FDA still trying to fine-tune Pre-Cert as pilot enters 2020

Dive Brief:

  • The FDA is still working to “test and build” its yet-to-be finalized software precertification program as it grapples with regulatory hurdles, Bakul Patel, director of FDA’s Division of Digital Health, told MedTech Dive in an interview. Apple, Fitbit and Johnson & Johnson are among the nine companies in the pilot launched in 2019 to help fast-track digital health products to market.
  • The Pre-Cert​ pilot will continue through 2020 as the FDA is still “working through the nine companies, trying to figure out how they actually do business.” Patel said that while the agency made progress last year, “I don’t think we are out of the woods,” adding, “we are continuing to understand the feasibility of this program.”​ 
  • What Patel does know for certain is the “the regulations that are currently in place are not going to work” for what ultimately emerges as the finalized Pre-Cert program and FDA will “need to go back to Congress” to ask for the legislative authority. At this point, however, he said the agency hasn’t determined “what specific regulations and authorities we would need to add.”​ 

Dive Insight:

The FDA initiative, led by Patel, seeks to reduce certification hurdles for developers of software-based medical devices by shifting responsibility for periodic software updates to manufacturers themselves.

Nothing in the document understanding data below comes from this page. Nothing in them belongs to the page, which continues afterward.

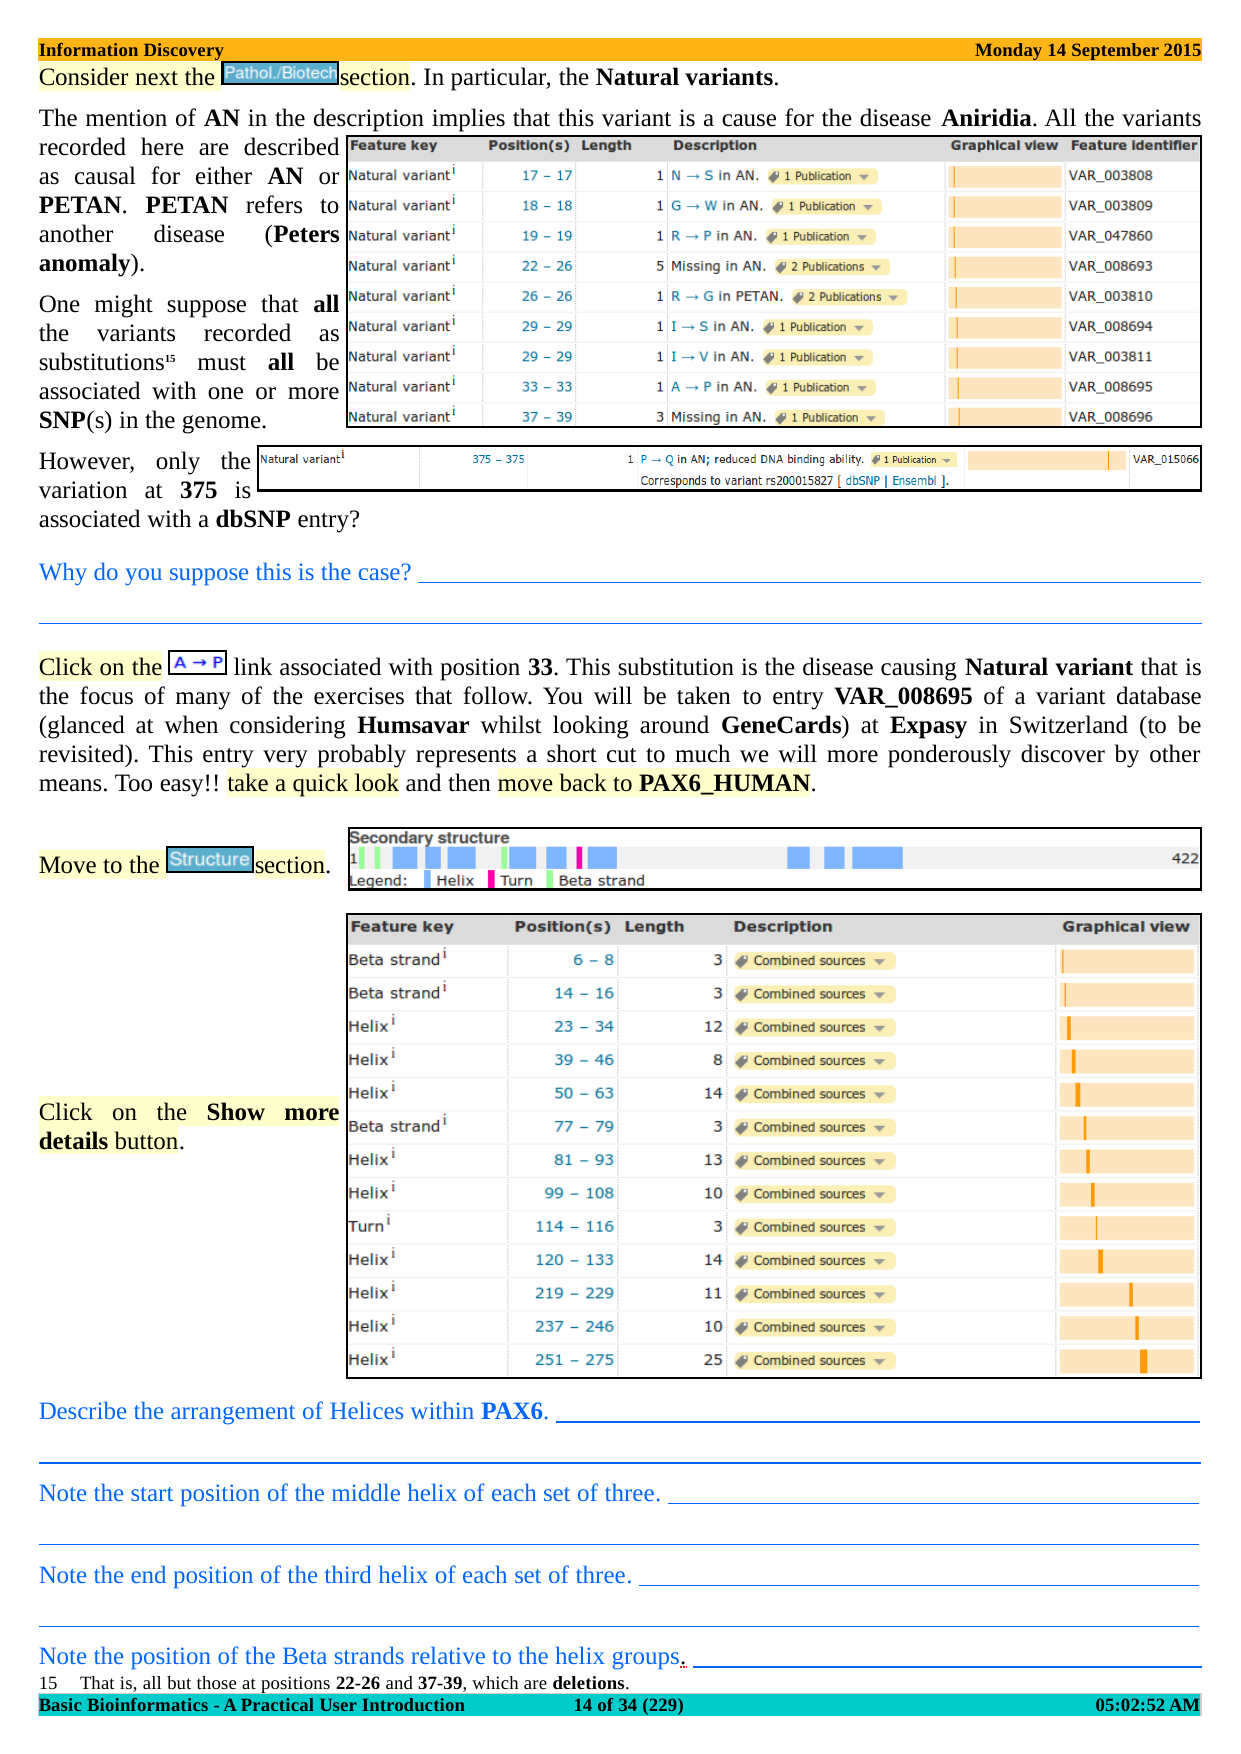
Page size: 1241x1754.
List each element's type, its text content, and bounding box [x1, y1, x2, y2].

picture [168, 848, 252, 871]
picture [348, 137, 1200, 426]
text Consider next the section. In particular, the Natural variants. [38, 61, 1202, 91]
text Describe the arrangement of Helices within PAX6. [38, 1396, 1202, 1425]
text Click on thelink associated with position 33. This substitution is the disease causing Natural variant that is the focus of many of the exercises that follow. You will be taken to entry VAR_008695 of a variant database (glanced at when considering Humsavar whilst looking around GeneCards) at Expasy in Switzerland (to be revisited). This entry very probably represents a short cut to much we will more ponderously discover by other means. Too easy!! take a quick look and then move back to PAX6_HUMAN. [38, 650, 1202, 797]
picture [348, 915, 1200, 1377]
text One might suppose that all the variants recorded as substitutions must all be associated with one or more SNP(s) in the genome. [38, 289, 1202, 434]
text Click on the Show more details button. [38, 1096, 346, 1154]
text Note the start position of the middle helix of each set of three. [38, 1478, 1202, 1507]
picture [170, 652, 225, 673]
picture [350, 829, 1200, 888]
text That is, all but those at positions 22-26 and 37-39, which are deletions. [38, 1671, 1202, 1693]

But the uncertainty around the Pre-Cert program and the agency’s plans for regulating digital health technologies is making some industry observers nervous.

Bradley Merrill Thompson, a medical device regulatory attorney at Washington, D.C.-based Epstein Becker Green, says while he appreciates FDA taking its time and “trying to be careful,” the progress of the Pre-Cert pilot has been “very slow.” In particular, Thompson is concerned the agency hasn’t worked out the specific statutory authority required.

“FDA can’t ask Congress for authority to just do whatever the agency wants to do in its judgment. We need certainty and predictability, and we need to make sure that the agency doesn’t go awry,” Thompson said. “So FDA needs to get this figured out before they ask for statutory authority to implement it.”

The pilot, which entered a formal testing phase last year, is focused on software as a medical device (SaMD), which the agency notes ranges from diagnostic software that allows a smartphone to view MRIs, to computer-aided detection software that performs image post-processing to help detect breast cancer.

However, a trio of senators last fall wrote to FDA questioning the Pre-Cert pilot’s capacity to ensure public safety through excellence appraisals, the appropriateness of using the De Novo pathway for the pilot’s statutory basis, and the effectiveness of real-world data being collected for postmarket surveillance of SaMD. ​

According to Patel, FDA is “trying to be adaptive” in its approach “because the technology is adaptive.” Whatever is put in place must also be flexible to meet those needs, he said.

“We’re kind of episodic today,” Patel said of the way the agency regulates technology and devices. FDA’s vision is to have a continuous regulatory approach that is “more in line with how products are delivered.”

This “continuous look” will enable the agency to focus on “where things are not working and less on where things are working, so we can start choosing our activities in areas that need the most help,” according to Patel, who says real-world data shared by manufacturers with the agency will enable them to better address problems with their products in the field.

But in Thompson’s view, it’s a “huge problem” for FDA to start asking for lots of postmarket data, while making the case the agency will never know as much about individual products as the companies that make them.

“Data always needs to be put in context. Raw information would likely be frequently misunderstood by FDA, and contextualizing raw information is a significant amount of work for the software developer to undertake,” Thompson said.

Working Model Version 1.0, released in January 2019, outlines the FDA’s approach for software precertification including using the De Novo pathway in concert with streamlined review during the pilot phase for the agency to assess if pre-clearance for firms is comparable to a traditional marketing submission. 

​The agency is “still building” out the program based on that draft document, according to Patel. “The contours of the program are defined there. The nuances of the program are what we’re working through right now.”

In general, “there has to be some premarket review before the product goes to market,” he said, and FDA “still needs to know a company’s health or their capabilities of making a product,” as well as “how the product performs in the real world.”

However, Thompson asserts the “so-called nuances” that Patel refers to are actually the most important parts of the FDA’ s Pre-Cert program for developers that must have specific details.

“It’s relatively easy to talk in general terms about philosophy. It’s very difficult to translate that into something workable,” Thompson said. “I think FDA has more than just mere nuances to work through at this juncture. They have fundamentally important issues to figure out.”

Nonetheless, by the end of 2020, Patel hopes FDA will “have more learnings” to ultimately “stand up a program that’s robust.”

At the same time, given the ongoing novel coronavirus crisis, he says travel has been disrupted and a lot of the agency’s resources have been diverted to help with the U.S. response to the pandemic. “We’ll have to see how this all plays out.”